EXERCISE OBJECTIVE> Each of the following records is to be printed verbatim.

[Recorded data]
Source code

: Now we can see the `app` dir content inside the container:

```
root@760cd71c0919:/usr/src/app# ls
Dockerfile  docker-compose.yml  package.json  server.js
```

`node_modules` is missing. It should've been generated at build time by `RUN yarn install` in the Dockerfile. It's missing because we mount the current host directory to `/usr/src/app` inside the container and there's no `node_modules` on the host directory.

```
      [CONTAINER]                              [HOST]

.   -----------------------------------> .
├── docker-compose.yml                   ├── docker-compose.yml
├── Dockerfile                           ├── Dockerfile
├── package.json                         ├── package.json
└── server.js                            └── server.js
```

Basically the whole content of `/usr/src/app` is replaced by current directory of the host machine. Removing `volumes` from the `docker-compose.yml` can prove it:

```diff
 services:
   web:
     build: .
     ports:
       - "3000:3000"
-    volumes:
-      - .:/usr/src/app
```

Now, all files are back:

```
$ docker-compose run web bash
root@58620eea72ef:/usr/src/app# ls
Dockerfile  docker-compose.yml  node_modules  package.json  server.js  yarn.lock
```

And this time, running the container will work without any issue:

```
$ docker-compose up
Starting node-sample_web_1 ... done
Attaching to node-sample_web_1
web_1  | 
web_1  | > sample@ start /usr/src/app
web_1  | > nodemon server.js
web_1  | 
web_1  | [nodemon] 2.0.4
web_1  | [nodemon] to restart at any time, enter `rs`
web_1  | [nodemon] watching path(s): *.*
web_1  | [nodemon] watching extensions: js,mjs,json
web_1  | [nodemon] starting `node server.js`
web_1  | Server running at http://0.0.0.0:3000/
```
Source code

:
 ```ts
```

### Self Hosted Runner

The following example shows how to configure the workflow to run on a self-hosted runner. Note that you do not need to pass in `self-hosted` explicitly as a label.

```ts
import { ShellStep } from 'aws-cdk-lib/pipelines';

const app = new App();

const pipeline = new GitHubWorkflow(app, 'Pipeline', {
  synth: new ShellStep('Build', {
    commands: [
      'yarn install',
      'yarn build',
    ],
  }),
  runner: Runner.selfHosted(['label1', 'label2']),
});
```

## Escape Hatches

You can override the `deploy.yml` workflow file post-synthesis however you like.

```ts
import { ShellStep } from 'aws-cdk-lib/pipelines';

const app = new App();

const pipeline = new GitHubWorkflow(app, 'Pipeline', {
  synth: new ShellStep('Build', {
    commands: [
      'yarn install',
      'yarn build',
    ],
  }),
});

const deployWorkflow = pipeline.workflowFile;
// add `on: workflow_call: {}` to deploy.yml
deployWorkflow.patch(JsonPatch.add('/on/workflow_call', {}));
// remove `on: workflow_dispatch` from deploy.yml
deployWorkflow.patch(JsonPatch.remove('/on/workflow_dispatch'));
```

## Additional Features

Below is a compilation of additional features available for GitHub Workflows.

EXERCISE RESULT>
Source code

: Now we can see the `app` dir content inside the container:

```
root@760cd71c0919:/usr/src/app# ls
Dockerfile  docker-compose.yml  package.json  server.js
```

`node_modules` is missing. It should've been generated at build time by `RUN yarn install` in the Dockerfile. It's missing because we mount the current host directory to `/usr/src/app` inside the container and there's no `node_modules` on the host directory.

```
      [CONTAINER]                              [HOST]

.   -----------------------------------> .
├── docker-compose.yml                   ├── docker-compose.yml
├── Dockerfile                           ├── Dockerfile
├── package.json                         ├── package.json
└── server.js                            └── server.js
```

Basically the whole content of `/usr/src/app` is replaced by current directory of the host machine. Removing `volumes` from the `docker-compose.yml` can prove it:

```diff
 services:
   web:
     build: .
     ports:
       - "3000:3000"
-    volumes:
-      - .:/usr/src/app
```

Now, all files are back:

```
$ docker-compose run web bash
root@58620eea72ef:/usr/src/app# ls
Dockerfile  docker-compose.yml  node_modules  package.json  server.js  yarn.lock
```

And this time, running the container will work without any issue:

```
$ docker-compose up
Starting node-sample_web_1 ... done
Attaching to node-sample_web_1
web_1  | 
web_1  | > sample@ start /usr/src/app
web_1  | > nodemon server.js
web_1  | 
web_1  | [nodemon] 2.0.4
web_1  | [nodemon] to restart at any time, enter `rs`
web_1  | [nodemon] watching path(s): *.*
web_1  | [nodemon] watching extensions: js,mjs,json
web_1  | [nodemon] starting `node server.js`
web_1  | Server running at http://0.0.0.0:3000/
```
Source code

:
 ```ts
```

### Self Hosted Runner

The following example shows how to configure the workflow to run on a self-hosted runner. Note that you do not need to pass in `self-hosted` explicitly as a label.

```ts
import { ShellStep } from 'aws-cdk-lib/pipelines';

const app = new App();

const pipeline = new GitHubWorkflow(app, 'Pipeline', {
  synth: new ShellStep('Build', {
    commands: [
      'yarn install',
      'yarn build',
    ],
  }),
  runner: Runner.selfHosted(['label1', 'label2']),
});
```

## Escape Hatches

You can override the `deploy.yml` workflow file post-synthesis however you like.

```ts
import { ShellStep } from 'aws-cdk-lib/pipelines';

const app = new App();

const pipeline = new GitHubWorkflow(app, 'Pipeline', {
  synth: new ShellStep('Build', {
    commands: [
      'yarn install',
      'yarn build',
    ],
  }),
});

const deployWorkflow = pipeline.workflowFile;
// add `on: workflow_call: {}` to deploy.yml
deployWorkflow.patch(JsonPatch.add('/on/workflow_call', {}));
// remove `on: workflow_dispatch` from deploy.yml
deployWorkflow.patch(JsonPatch.remove('/on/workflow_dispatch'));
```

## Additional Features

Below is a compilation of additional features available for GitHub Workflows.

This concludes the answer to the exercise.